Hacker News new | ask | show | jobs
by jameshart 848 days ago
Next AI challenge: try to infer the intended panel reading sequence, and the flow of speech bubbles/narrative.

Would potentially be a useful augmentation to a digital comic book reader, refocusing from panel to panel in sequence. Not to mention making comic book content more accessible.

5 comments

This is such a good resource! Thank you!
Is that solvable? It's my personal experience that humans can't reliably do that; I could imagine a machine doing better, but I'm not sure what information it would be working with.
I feel the problem is you often read some panels in the wrong order, but when you read them you realize the order is wrong after the fact, based on the text. The AI could probably use the text as additional information for determining the order.

Would probably never be perfect, but if it gets it right in all but a few outlying cases, that should be good enough.

Counterpoint; isn't reading and re-reading the page after figuring out the intended order part of the experience?

Take video games. From Software games tell stories through breadcrumbs; locations, speech lines, item descriptions, and only over time can you start to connect the dots.

Sure, you can watch a youtuber connect the dots for you, show you what you've missed, and make you aware of your own mental limitations. But it's not the same.

These programs would probably be useful to speed up the translation of comics, for example there are hundreds of thousands of Japanese self-published works and many of them do not have a translation.
Crunchyroll used to offer a guided reading experience for some of their manga.

You could probably build a tool that tags each panel and attempts to figure out the order, and then have a human editor do a validation pass.
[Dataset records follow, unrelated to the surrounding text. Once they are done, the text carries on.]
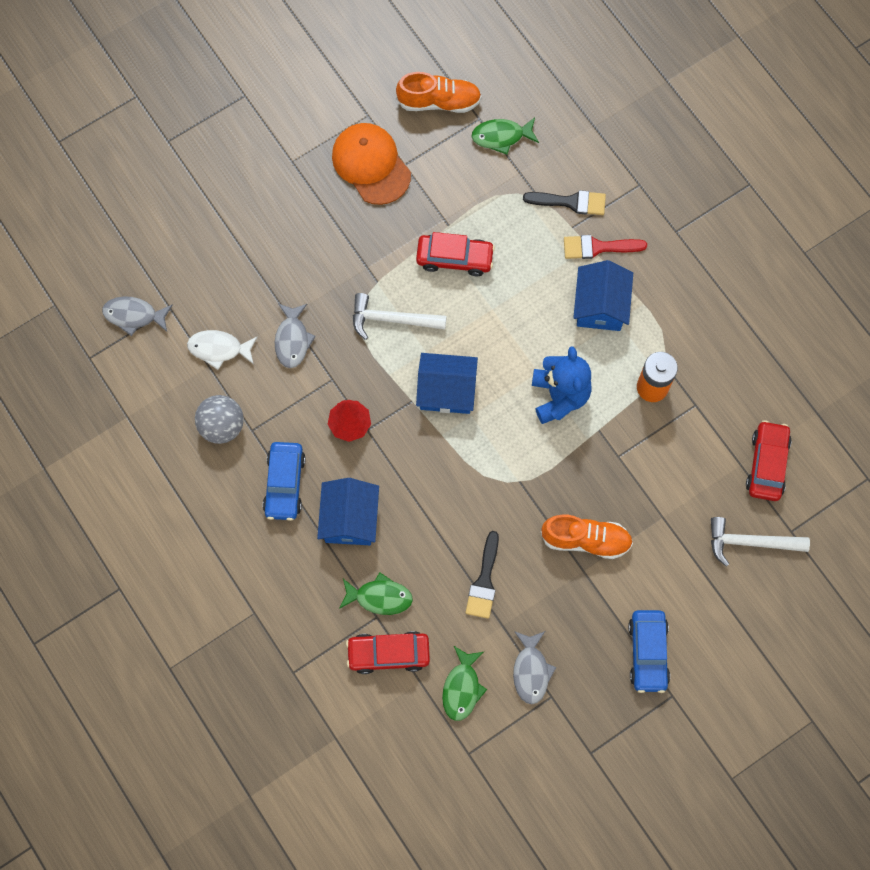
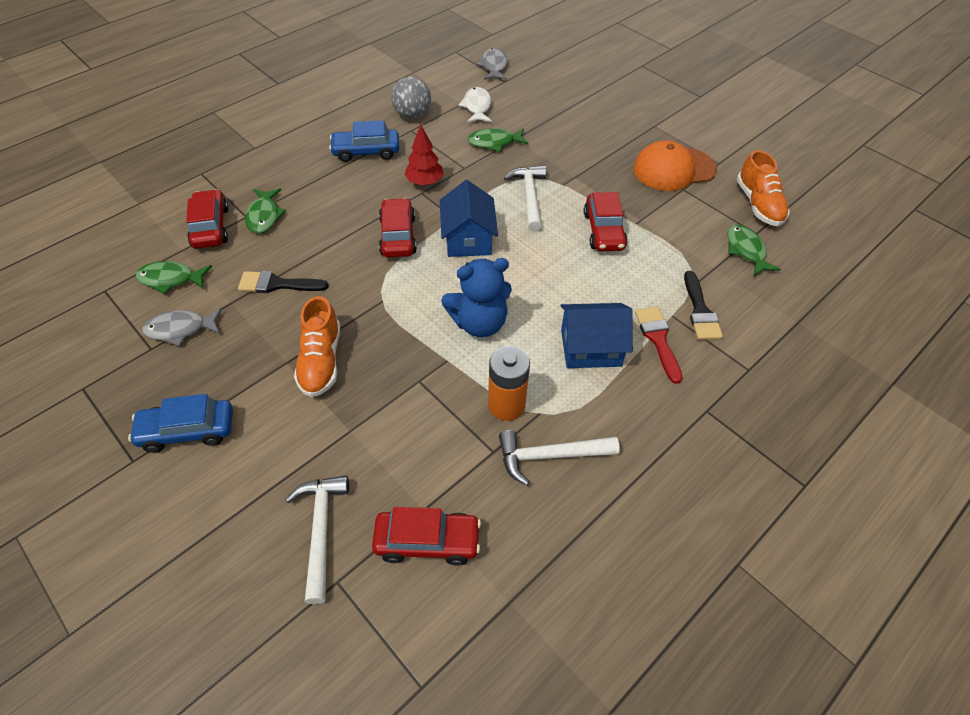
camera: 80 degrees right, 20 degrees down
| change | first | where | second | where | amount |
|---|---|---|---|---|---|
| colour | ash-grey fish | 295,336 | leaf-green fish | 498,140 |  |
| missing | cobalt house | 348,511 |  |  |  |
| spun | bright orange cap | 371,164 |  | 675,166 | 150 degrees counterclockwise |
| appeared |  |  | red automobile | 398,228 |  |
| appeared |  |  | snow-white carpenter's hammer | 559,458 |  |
If you have enough people reading a series you can probably crowdsource the panel sequence.

Kindle just added one. I find it annoying because I can't remember how to edit the single-panel mode once you get into it.
Files in ACBF format include panel metadata. So there should be lots of training data.

- https://launchpad.net/acbf

That sounds similar to having an AI explain where you should be looking in a painting, or where to pay attention in a movie. This might be genuinely useful as an accessibility feature, but I'd also see strong sentiment against it, potentially from the creators of the art.
I'm more of a manga reader then a western comic one, but why would there be sentiment against this? In what way is the reading order of panels up to interpretation?
Focusing manga, the shoujo space for instance has a reputation for using out of frame character positionning and not shying away from composing pages with a visual flow that doesn't follow the actual character speech.

It would be complex to pin a given panel order as canonical when the author is playing games with the reader. I don't think authors would oppose an accesibility feature, but I could see the debate if it was a more prominent, sanctionned way of reading.

You've now focused too much on manga/comics. Stepping back a bit and looking at art more in general and using the provided example of looking at a painting, who are you to tell me where I should be looking. yeah yeah, i see the obvious thing your AI is trying to tell me where to look, but I'm looking at this less obvious thing that really strikes my fancy. maybe it's a blemish. maybe it's a unique brush stroke/technique that others might not care about, but an aspiring artist might. (even if it is another stupid AI.)
But the point of this entire discussion is about manga/comics???
because that was the idea proposed on how to expand this concept to something else. that's how conversations evolve. someone says something that plants a seed for someone else, that then gets someone else thinking, that then, that then.
Yeah but isn't telling you where to look for and what to think contrary to the idea of art? Sure, a guide telling you why Van Gogh's brushstroke was interesting may give you a newfound appreciation of what from a distance is a simple looking painting, but treating looking at art as something that should be min/maxed and optimized sounds depressing.
I think aside from accessibility the main use case is for e-ink devices where the resolution isn't high enough to comfortably display the entire page at one and the refresh rate isn't high enough to pan/zoom quickly. With those limitations automatically "paging" through the panels probably makes for a much better reading experience (I haven't tried it myself).
Guided Viewed was/is a thing in Comixology / Kindle comics.